-- Aim of the task --
Pictures stay out. Everything else in the entries is copied exactly.

· · ·

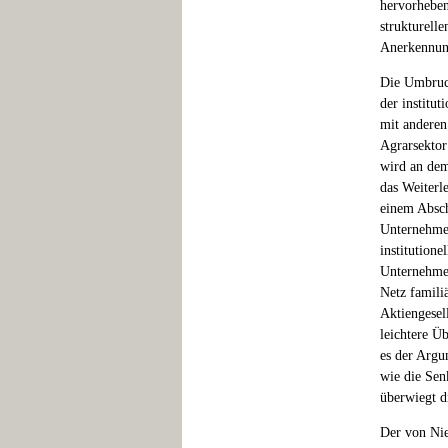
hervorheben
strukturell
Anerkennung
Die Umbruch
der institu
mit anderen
Agrarsektor
wird an dem
das Weiterl
einem Absc
Unternehmen 
institution
Unternehmen
Netz famili
Aktiengesel
leichtere Ü
es der Argu
wie die Sen
überwiegt d
Der von Nie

· · ·

-- Task response --
hervorheben
strukturell
Anerkennung
Die Umbruch
der institu
mit anderen
Agrarsektor
wird an dem
das Weiterl
einem Absc
Unternehmen 
institution
Unternehmen
Netz famili
Aktiengesel
leichtere Ü
es der Argu
wie die Sen
überwiegt d
Der von Nie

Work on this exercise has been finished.